Internally both Army & Navy have been improved by fairly drastic reorganizations since Pearl Harbor.

The Army, for the first time, has given an adequate voice to its own air-minded officers. Half the members of the new General Staff are airmen. In the three new sections which replaced the specialized haunts of hidebound brasshattery, General Arnold (Air) has equal say with Generals McNair (Ground Force) and Somervell (Supply). The Navy, whose top command was shared by two admirals, now has only one.

This man, Admiral King, is also an airman, as is his chief of operations, Rear Admiral Home. The Navy also undertook to tear down the walls between its many jealous bureaus (Ordnance, Supplies, Medicine, etc.) by putting all procurement under one man, Admiral Robinson. Symptomatically, in the naval building program, aircraft carriers, submarines, cruisers and destroyers have a new prominence. So has speed in all ships.

But one mental adjustment has not been made--Army and Navy are in general still unable to work well together.

They have achieved a formal unity of command in specific theaters--MacArthur in Australia, Admiral Nimitz in the Pacific, General Andrews in the Panama Canal area, etc. Yet in the Battle of the Coral Sea, the Army bombed the Jap Fleet for three days without knowing, till Army pilots found the Navy in action, that the Navy was coming in too. Last fortnight came evidence that the Navy is keeping secrets from its Army superiors even in the vital Canal Zone (TIME, June 1).
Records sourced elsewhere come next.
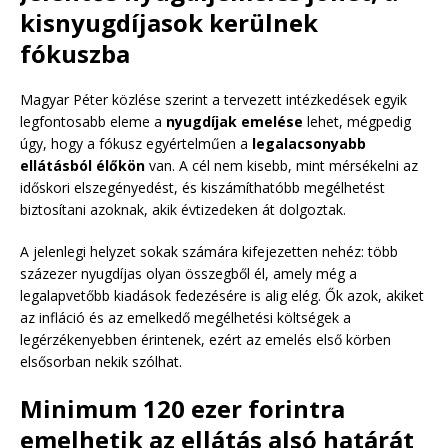
kisnyugdíjasok kerülnek
fókuszba
Magyar Péter közlése szerint a tervezett intézkedések egyik
legfontosabb eleme a
nyugdíjak emelése
lehet, mégpedig
úgy, hogy a fókusz egyértelműen a
legalacsonyabb
ellátásból élőkön
van. A cél nem kisebb, mint mérsékelni az
időskori elszegényedést, és kiszámíthatóbb megélhetést
biztosítani azoknak, akik évtizedeken át dolgoztak.
A jelenlegi helyzet sokak számára kifejezetten nehéz: több
százezer nyugdíjas olyan összegből él, amely még a
legalapvetőbb kiadások fedezésére is alig elég. Ők azok, akiket
az infláció és az emelkedő megélhetési költségek a
legérzékenyebben érintenek, ezért az emelés első körben
elsősorban nekik szólhat.
Minimum 120 ezer forintra
emelhetik az ellátás alsó határát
The minds of generals and admirals, although much improved by six months' education in real war, had still much to learn about mutual cooperation.

Battles Unfought

At the end of six months of war the U.S. has:

>Not taken a single inch of enemy territory.

>Not yet beaten the enemy in a single major battle on land.
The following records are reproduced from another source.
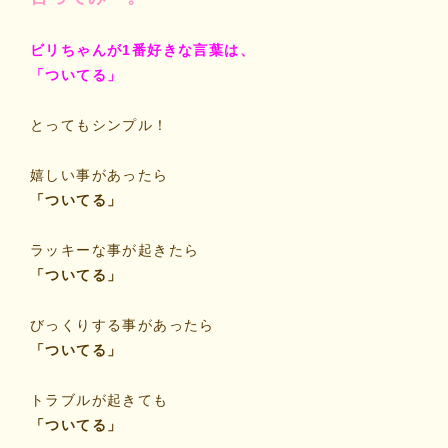
ビリちゃんが1番好きな言葉は、
「ついてる」
とってもシンプル！
嬉しい事があったら
「ついてる」
ラッキーな事が起きたら
「ついてる」
びっくりする事があったら
「ついてる」
トラブルが起きても
「ついてる」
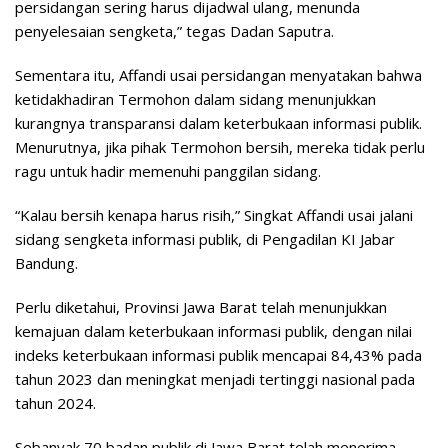
persidangan sering harus dijadwal ulang, menunda
penyelesaian sengketa,” tegas Dadan Saputra.
Sementara itu, Affandi usai persidangan menyatakan bahwa
ketidakhadiran Termohon dalam sidang menunjukkan
kurangnya transparansi dalam keterbukaan informasi publik.
Menurutnya, jika pihak Termohon bersih, mereka tidak perlu
ragu untuk hadir memenuhi panggilan sidang.
“Kalau bersih kenapa harus risih,” Singkat Affandi usai jalani
sidang sengketa informasi publik, di Pengadilan KI Jabar
Bandung.
Perlu diketahui, Provinsi Jawa Barat telah menunjukkan
kemajuan dalam keterbukaan informasi publik, dengan nilai
indeks keterbukaan informasi publik mencapai 84,43% pada
tahun 2023 dan meningkat menjadi tertinggi nasional pada
tahun 2024.
Sebanyak 70 badan publik di Jawa Barat telah menerima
>Not yet opened an offensive campaign.

The war, in short, has still to be fought, as far as the U.S. is concerned. The campaigns to date have all been won by the enemy. More serious still, allies China and Russia are today in acute danger.

These are the solemn facts. It is also a fact that the U.S. has done an amazingly vast and rapid job of preparation for the battles still to come. Until they are fought, the war can be neither lost nor won.